Assignment — Can you rewrite the rows below, replacing "Is it true that" with "Is it correct that" and keeping everything else the same? Leave the pictures out of your answer.

Rendered chart images
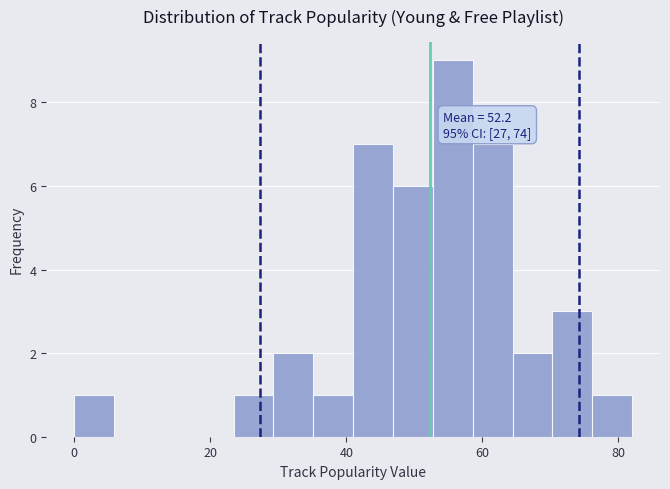

Around what value on the x-axis is the tallest bar? Give the approximate position of its centre, as read against the axis.

56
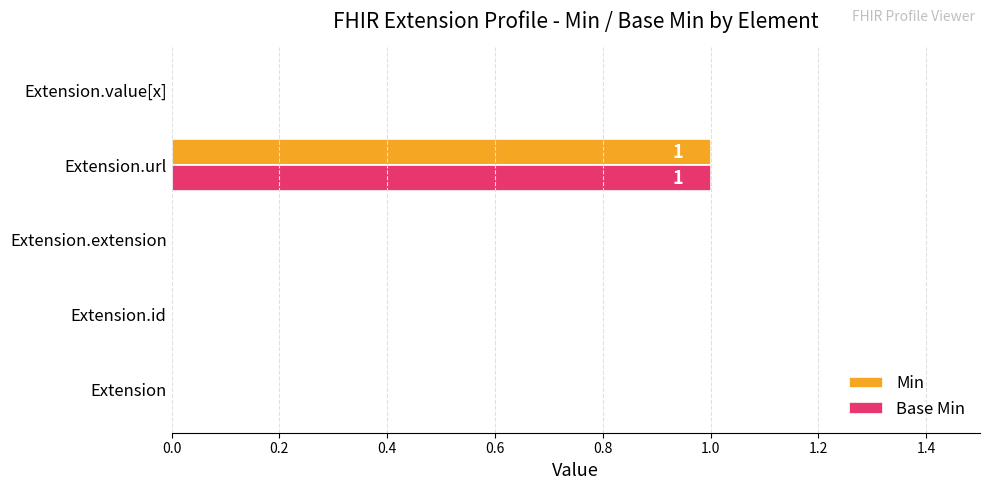

Is it true that Min equals -1 at Extension?

False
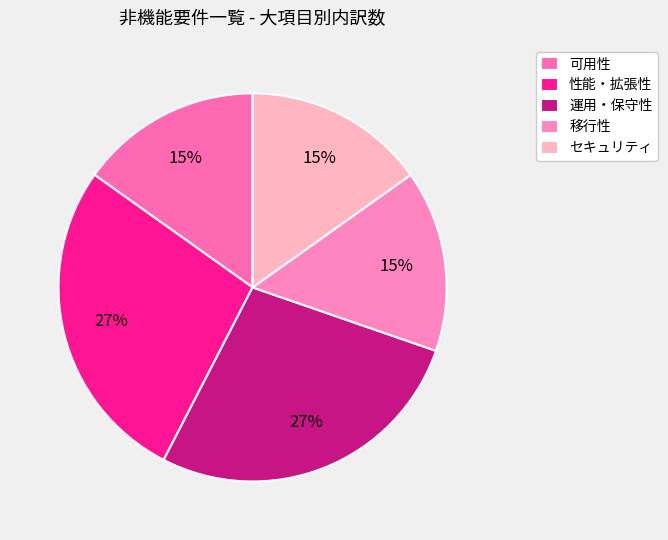

Is it true that 可用性 is 15% of the pie?

True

Solution to this problem —
Around what value on the x-axis is the tallest bar? Give the approximate position of its centre, as read against the axis.

56

Is it correct that Min equals -1 at Extension?

False

Is it correct that 可用性 is 15% of the pie?

True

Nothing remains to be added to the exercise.